> _Passage shown_:
━━━

OBITER - Economic Contractualism: Use with caution

 by Professor Janet Dine - University of Essex.


               The use of economic analysis in the Law Commission’s Consultative document on Director’s Duties[1] is to be welcomed but it should not be forgotten that economic analysis is a tool and not an ideology. Korten[2] has given us a chilling analysis of the consequences of becoming enslaved by market liberalism fuelled by free market liberalism using money as a sole measure of value;

“The freedom of the market is the freedom of money, and when rights are a function of property rather than priesthood, only those with property have rights. Furthermore, by maintaining that the only obligation of the individual is to honour contracts and the property rights of others, the “moral” philosophy of market liberalism effectively releases those who have property from an obligation to those who do not. It ignores the reality that contracts between the weak and powerful are seldom equal and that the institution of the contract, like the institution of property, tends to reinforce and even increase inequality in unequal societies. It legitimises and strengthens systems that institutionalise poverty, even while maintaining that poverty is a consequence of indolence and inherent character defects of the poor.”[3]

The economic analysis starts from the perspective that “the company has traditionally been thought of more as a voluntary association between shareholders than as a creation of the state”[4]. Cheffins argues that “companies legislation has had in and of itself only a modest impact on the bargaining dynamics which account for the

nature and form of business enterprises. Thus, analytically an incorporated company is, like other types of firms, fundamentally, a nexus of contracts”. For the purposes of economic analysis individuals rather than the state are the legitimisation for the operation of the commercial venture. Denial of personality to the group of actors[5] is a necessary foundation for the application of market theories since the underlying assumption is the creation of maximum efficiency by individual market players bargaining with full information[6]. Taking the view that free markets are the most effective wealth creation system[7] neo-classical economists including Coase have analysed companies[8] as a method of reducing the costs of a complex market consisting of a series of bargains among parties.[9] Transaction costs are reduced by the operational design of the company.[10]

The theories rest on notions of rationality, efficiency and information. The economists posit that a person acting rationally will enter into a bargain, which will be to his benefit. In a sale transaction both parties acting rationally will benefit both themselves and therefore society.[11] However, notions of the measurement of efficiency vary. Pareto efficiency requires that someone gains and no one loses. However, the Kaldor-Hicks test accepts as efficient “a policy which results in sufficient benefits for those who gain such that potentially they can compensate fully all the loses and still remain better off”.[12]

The explanation of what is “rational” also varies widely, from simple wealth maximisation to complex motives including altruism leading to the somewhat exasperated criticism that “From the point of view of understanding motivation in terms of rational self interest ... if we expand backward with self-interest as an explanation until it absorbs everything, including altruism, then it signifies nothing- it lacks explanatory specificity or power”.[13]

The third pillar for the economic analysis is information flows. The rational actor is seen as making rational choices with full and perfect information at his command.

━━━

> _Listed entries_:

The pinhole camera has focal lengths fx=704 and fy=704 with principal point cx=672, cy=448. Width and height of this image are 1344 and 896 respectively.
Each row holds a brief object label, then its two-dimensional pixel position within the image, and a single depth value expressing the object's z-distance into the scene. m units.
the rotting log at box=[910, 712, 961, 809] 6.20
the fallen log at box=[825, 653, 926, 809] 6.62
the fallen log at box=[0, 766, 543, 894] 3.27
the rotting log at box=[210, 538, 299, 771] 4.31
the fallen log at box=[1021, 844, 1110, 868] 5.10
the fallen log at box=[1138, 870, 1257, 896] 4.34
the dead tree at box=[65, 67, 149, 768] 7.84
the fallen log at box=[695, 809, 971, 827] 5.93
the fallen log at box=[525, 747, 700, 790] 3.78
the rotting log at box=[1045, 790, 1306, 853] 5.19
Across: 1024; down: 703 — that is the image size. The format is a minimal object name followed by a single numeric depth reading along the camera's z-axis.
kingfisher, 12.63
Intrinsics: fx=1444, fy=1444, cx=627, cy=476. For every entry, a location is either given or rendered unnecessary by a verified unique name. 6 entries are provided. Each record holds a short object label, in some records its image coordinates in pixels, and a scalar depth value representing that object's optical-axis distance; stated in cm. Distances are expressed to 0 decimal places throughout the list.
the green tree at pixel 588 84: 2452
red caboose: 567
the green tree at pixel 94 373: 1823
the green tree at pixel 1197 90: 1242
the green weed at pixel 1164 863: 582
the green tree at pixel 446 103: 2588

━━━

> _Action item A_:
In the essay on economic contractualism, what does Pareto efficiency require?
> _Action item B_:
Reproduce verbatim the stretch of the essay on economic contractualism from "The explanation of" through "at his command.".

> _Output A_:
Pareto efficiency requires that someone gains and no one loses.

> _Output B_:
The explanation of what is “rational” also varies widely, from simple wealth maximisation to complex motives including altruism leading to the somewhat exasperated criticism that “From the point of view of understanding motivation in terms of rational self interest ... if we expand backward with self-interest as an explanation until it absorbs everything, including altruism, then it signifies nothing- it lacks explanatory specificity or power”.[13]

The third pillar for the economic analysis is information flows. The rational actor is seen as making rational choices with full and perfect information at his command.